WHAT IS EXPECTED:
Leave the pictures out and repeat the rest of the data below exactly.

(Collected data entries)

▶

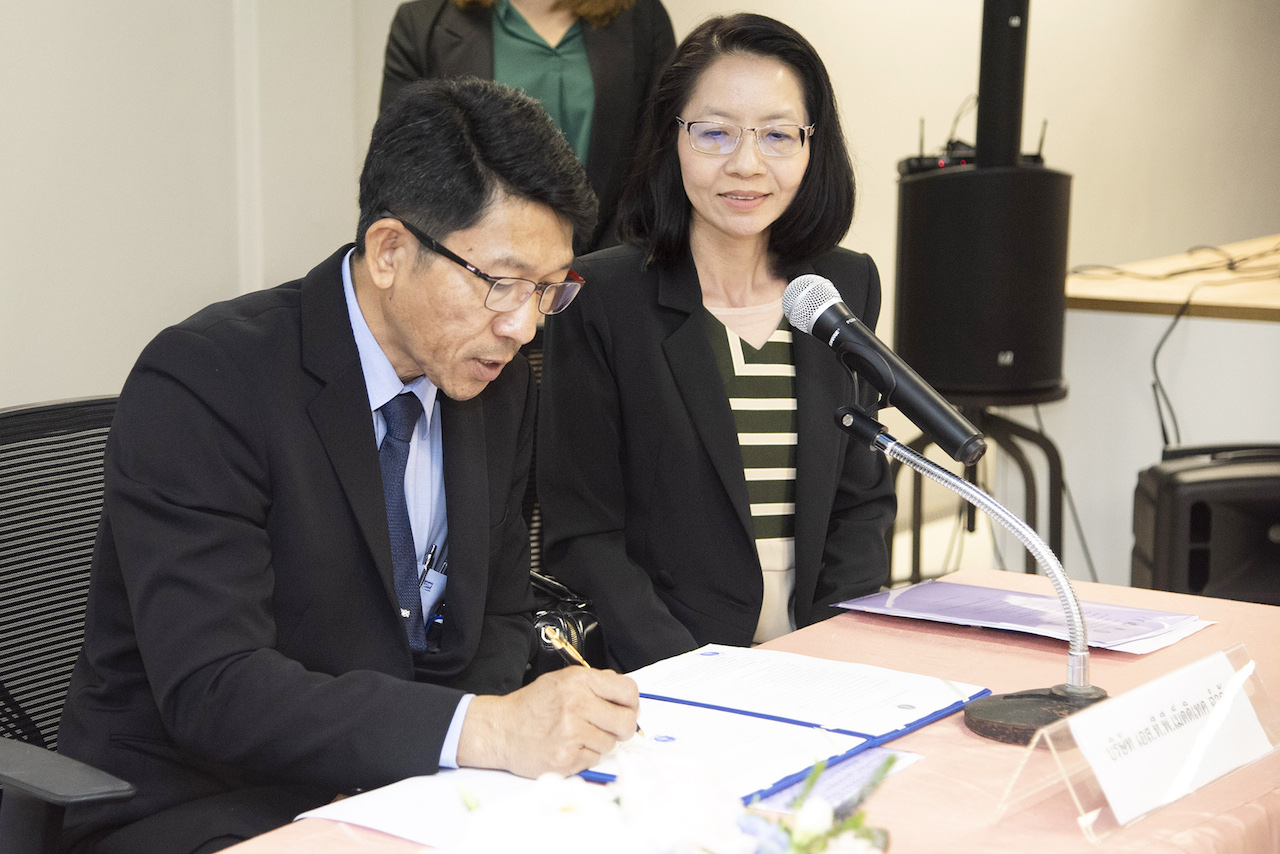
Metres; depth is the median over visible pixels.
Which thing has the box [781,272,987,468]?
microphone
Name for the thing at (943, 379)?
loudspeaker
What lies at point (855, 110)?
wall
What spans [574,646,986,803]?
document folder
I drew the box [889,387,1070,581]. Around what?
speaker stand
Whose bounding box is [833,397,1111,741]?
microphone stand
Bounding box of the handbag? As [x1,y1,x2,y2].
[524,570,607,679]
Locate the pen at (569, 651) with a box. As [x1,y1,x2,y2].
[537,619,643,738]
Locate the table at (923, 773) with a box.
[203,569,1277,853]
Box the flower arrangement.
[437,748,892,853]
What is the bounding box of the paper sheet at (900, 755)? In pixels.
[746,747,924,817]
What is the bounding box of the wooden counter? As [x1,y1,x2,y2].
[1064,235,1279,584]
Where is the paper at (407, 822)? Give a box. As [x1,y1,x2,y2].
[297,767,547,849]
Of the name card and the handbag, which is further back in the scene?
the handbag
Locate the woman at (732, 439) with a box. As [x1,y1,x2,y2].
[536,8,896,670]
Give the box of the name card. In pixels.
[996,641,1279,843]
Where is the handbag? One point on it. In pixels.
(572, 621)
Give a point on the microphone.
(825, 312)
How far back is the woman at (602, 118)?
5.06 m
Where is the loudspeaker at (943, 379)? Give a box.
[892,158,1071,401]
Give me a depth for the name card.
2.11 m
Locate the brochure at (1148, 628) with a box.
[834,577,1214,654]
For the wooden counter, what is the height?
0.801 m
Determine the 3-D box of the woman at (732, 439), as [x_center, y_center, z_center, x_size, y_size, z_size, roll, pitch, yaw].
[0.121,-0.016,3.488,0.538,1.110,0.790,0,9,-3]
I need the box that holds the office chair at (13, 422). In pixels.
[0,391,140,853]
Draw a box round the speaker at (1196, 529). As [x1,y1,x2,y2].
[1131,442,1279,606]
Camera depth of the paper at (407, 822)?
2.13 m
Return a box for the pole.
[976,0,1029,169]
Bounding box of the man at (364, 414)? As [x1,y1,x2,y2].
[53,71,643,853]
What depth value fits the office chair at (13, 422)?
2.74 m
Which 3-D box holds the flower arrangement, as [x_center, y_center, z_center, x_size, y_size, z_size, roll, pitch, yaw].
[0.016,0.323,1.520,0.327,0.247,0.398,7,11,35]
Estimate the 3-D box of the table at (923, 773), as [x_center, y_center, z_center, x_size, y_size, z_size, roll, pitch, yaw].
[0.205,0.725,2.159,0.985,0.708,1.984,7,11,35]
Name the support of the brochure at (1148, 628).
on the table at (923, 773)
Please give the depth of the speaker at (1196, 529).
4.75 m
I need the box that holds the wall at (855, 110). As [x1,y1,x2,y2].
[0,0,1278,575]
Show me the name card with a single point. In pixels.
(1226, 695)
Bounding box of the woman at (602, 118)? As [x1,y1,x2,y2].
[377,0,677,253]
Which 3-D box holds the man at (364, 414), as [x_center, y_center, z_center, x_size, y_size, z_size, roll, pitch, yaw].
[-0.312,0.146,2.624,0.681,1.010,0.678,7,11,35]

◀

TASK ANSWER:
Metres; depth is the median over visible pixels.
Which thing has the box [781,272,987,468]?
microphone
Name for the thing at (943, 379)?
loudspeaker
What lies at point (855, 110)?
wall
What spans [574,646,986,803]?
document folder
I drew the box [889,387,1070,581]. Around what?
speaker stand
Whose bounding box is [833,397,1111,741]?
microphone stand
Bounding box of the handbag? As [x1,y1,x2,y2].
[524,570,607,679]
Locate the pen at (569, 651) with a box. As [x1,y1,x2,y2].
[537,619,643,738]
Locate the table at (923, 773) with a box.
[203,569,1277,853]
Box the flower arrangement.
[437,748,892,853]
What is the bounding box of the paper sheet at (900, 755)? In pixels.
[746,747,924,817]
What is the bounding box of the wooden counter? As [x1,y1,x2,y2].
[1064,235,1279,584]
Where is the paper at (407, 822)? Give a box. As [x1,y1,x2,y2].
[297,767,547,849]
Of the name card and the handbag, which is further back in the scene?
the handbag
Locate the woman at (732, 439) with a box. As [x1,y1,x2,y2].
[536,8,896,670]
Give the box of the name card. In pixels.
[996,641,1279,843]
Where is the handbag? One point on it. In pixels.
(572, 621)
Give a point on the microphone.
(825, 312)
How far back is the woman at (602, 118)?
5.06 m
Where is the loudspeaker at (943, 379)? Give a box.
[892,158,1071,401]
Give me a depth for the name card.
2.11 m
Locate the brochure at (1148, 628) with a box.
[834,577,1214,654]
For the wooden counter, what is the height?
0.801 m
Determine the 3-D box of the woman at (732, 439), as [x_center, y_center, z_center, x_size, y_size, z_size, roll, pitch, yaw].
[0.121,-0.016,3.488,0.538,1.110,0.790,0,9,-3]
I need the box that holds the office chair at (13, 422). In pixels.
[0,391,140,853]
Draw a box round the speaker at (1196, 529). As [x1,y1,x2,y2].
[1131,442,1279,606]
Camera depth of the paper at (407, 822)?
2.13 m
Return a box for the pole.
[976,0,1029,169]
Bounding box of the man at (364, 414)? As [x1,y1,x2,y2].
[53,71,643,853]
What depth value fits the office chair at (13, 422)?
2.74 m
Which 3-D box holds the flower arrangement, as [x_center, y_center, z_center, x_size, y_size, z_size, roll, pitch, yaw].
[0.016,0.323,1.520,0.327,0.247,0.398,7,11,35]
Estimate the 3-D box of the table at (923, 773), as [x_center, y_center, z_center, x_size, y_size, z_size, roll, pitch, yaw].
[0.205,0.725,2.159,0.985,0.708,1.984,7,11,35]
Name the support of the brochure at (1148, 628).
on the table at (923, 773)
Please give the depth of the speaker at (1196, 529).
4.75 m
I need the box that holds the wall at (855, 110). As [x1,y1,x2,y2].
[0,0,1278,575]
Show me the name card with a single point. In pixels.
(1226, 695)
Bounding box of the woman at (602, 118)? As [x1,y1,x2,y2].
[377,0,677,253]
Which 3-D box holds the man at (364, 414), as [x_center, y_center, z_center, x_size, y_size, z_size, roll, pitch, yaw].
[-0.312,0.146,2.624,0.681,1.010,0.678,7,11,35]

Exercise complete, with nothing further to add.